TLDR: Can the shifted power method to loop before finding all possible eigenvalues of a matrix.
Example of what I mean:
Given the shifted power method uses a dominant eigenvalue solver and $\lambda_j$ is the dominant eigenvalue of $A$, it means that for the first shift we find the dominant eigenvalue of $A-\lambda_j\ I$ (assigned $\mu_j$).
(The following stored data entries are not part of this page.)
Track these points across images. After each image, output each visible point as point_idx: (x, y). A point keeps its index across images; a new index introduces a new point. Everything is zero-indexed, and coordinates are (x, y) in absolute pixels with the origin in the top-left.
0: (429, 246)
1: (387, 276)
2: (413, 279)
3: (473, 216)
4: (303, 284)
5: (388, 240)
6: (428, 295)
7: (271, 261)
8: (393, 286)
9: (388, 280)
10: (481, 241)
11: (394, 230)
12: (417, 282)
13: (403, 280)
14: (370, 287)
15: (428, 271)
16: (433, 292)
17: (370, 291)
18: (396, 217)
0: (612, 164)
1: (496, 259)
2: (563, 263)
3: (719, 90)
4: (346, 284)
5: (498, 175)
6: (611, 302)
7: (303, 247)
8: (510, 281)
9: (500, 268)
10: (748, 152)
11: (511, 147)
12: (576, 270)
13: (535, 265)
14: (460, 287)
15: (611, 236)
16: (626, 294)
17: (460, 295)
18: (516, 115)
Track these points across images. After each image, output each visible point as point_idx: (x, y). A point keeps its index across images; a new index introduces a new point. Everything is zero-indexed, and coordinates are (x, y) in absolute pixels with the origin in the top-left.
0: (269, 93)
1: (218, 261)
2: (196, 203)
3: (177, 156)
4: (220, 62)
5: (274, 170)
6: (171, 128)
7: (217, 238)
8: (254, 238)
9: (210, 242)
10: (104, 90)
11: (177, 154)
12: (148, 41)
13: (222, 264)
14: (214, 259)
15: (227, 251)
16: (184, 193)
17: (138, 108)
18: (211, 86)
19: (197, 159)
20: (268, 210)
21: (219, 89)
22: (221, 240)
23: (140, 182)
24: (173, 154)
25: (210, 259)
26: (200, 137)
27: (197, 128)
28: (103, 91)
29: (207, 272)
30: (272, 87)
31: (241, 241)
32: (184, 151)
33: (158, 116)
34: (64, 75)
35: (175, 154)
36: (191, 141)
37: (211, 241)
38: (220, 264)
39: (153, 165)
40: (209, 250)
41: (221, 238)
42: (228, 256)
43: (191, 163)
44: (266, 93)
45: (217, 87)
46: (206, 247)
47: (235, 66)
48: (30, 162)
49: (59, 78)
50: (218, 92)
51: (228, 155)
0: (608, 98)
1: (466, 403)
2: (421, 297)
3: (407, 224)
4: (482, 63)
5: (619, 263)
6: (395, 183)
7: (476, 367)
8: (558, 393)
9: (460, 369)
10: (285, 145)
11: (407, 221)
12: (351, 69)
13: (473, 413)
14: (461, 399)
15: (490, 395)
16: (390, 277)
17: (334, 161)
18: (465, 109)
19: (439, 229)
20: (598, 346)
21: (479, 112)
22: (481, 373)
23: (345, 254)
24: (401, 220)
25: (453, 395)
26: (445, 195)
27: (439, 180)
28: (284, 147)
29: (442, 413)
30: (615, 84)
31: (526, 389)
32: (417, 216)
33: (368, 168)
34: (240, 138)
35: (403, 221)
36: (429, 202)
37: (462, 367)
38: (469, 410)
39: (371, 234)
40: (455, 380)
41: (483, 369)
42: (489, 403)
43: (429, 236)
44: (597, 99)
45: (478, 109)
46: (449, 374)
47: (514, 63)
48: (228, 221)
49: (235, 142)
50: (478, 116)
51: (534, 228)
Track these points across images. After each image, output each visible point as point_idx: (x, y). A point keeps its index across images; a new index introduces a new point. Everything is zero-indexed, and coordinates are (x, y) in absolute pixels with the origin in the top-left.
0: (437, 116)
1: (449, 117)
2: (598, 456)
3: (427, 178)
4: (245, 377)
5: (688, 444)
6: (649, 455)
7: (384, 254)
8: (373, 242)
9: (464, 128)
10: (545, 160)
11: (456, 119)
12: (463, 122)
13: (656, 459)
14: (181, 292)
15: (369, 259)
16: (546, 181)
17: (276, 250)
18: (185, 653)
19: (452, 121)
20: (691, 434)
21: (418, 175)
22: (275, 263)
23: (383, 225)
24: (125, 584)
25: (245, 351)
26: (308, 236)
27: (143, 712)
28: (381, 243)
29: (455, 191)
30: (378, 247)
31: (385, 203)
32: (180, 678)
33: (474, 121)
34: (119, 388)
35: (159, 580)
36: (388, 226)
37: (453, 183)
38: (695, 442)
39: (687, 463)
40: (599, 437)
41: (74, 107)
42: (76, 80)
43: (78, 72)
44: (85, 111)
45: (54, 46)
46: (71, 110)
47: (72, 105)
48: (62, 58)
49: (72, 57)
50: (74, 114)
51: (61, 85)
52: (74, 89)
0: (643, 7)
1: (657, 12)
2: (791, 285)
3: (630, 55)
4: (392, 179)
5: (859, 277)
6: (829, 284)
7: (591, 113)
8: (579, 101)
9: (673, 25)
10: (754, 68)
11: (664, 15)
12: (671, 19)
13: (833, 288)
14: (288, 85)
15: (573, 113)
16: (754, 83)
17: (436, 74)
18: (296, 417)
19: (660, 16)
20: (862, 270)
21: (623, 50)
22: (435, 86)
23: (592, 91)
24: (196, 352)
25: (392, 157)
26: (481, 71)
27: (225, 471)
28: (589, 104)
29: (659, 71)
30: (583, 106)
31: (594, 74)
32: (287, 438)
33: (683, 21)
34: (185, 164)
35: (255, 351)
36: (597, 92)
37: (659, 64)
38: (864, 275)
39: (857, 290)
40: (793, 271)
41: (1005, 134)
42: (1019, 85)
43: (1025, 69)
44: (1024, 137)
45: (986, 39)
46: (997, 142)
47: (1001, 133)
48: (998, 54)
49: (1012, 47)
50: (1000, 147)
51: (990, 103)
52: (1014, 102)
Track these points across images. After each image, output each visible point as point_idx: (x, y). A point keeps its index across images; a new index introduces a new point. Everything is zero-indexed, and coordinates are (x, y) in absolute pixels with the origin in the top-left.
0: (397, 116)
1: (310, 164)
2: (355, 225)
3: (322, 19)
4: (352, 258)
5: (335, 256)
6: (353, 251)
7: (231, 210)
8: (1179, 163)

Now we know from earlier that for all eigenvalues of $A$ (assigned $\lambda_i$) then $\lambda_i-\lambda_j$ is an eigenvalue of $A-\lambda_j\ I$. Thus, we know that $\mu_j$ as the dominant eigenvector (greatest magnitude) must maximise the magnitude output of,
$$\lambda_i-\lambda_j=\mu_j$$
Example, application of method to a matrix $A$ with eigenvalues:
$$\{3,2,-1\}$$
Applying dominant eigenvector solver to $A$ we find $\lambda_j=3$,
Apply shifted power method:
$$2-(3)=-1$$
$$-1-(3)=-4$$
Therefore $\mu_i=-4$ as it has a greater magnitude, thus we find $\lambda_j=-1$
Apply shifted power method:
$$2-(-1)=3$$
$$3-(-1)=4$$
Therefore $\mu_i=4$ as it has a greater magnitude, thus we find $\lambda_j=3$
Apply shifted power method:
$$2-(3)=-1$$
$$-1-(3)=-4$$
Therefore $\mu_i=-4$ as it has a greater magnitude, thus we find $\lambda_j=-1$
Thus, the cycle repeats and we never discover the last eigenvalue $2$.
Does this mean that the shifted power method is not guaranteed to find all the eigenvalues?
Best Answer
Turns out the question contains a reasonable counter-example to the suggestion that the power shifting method alongside a power scaling solver will guarantee that all the eigenvalues of a matrix are obtained.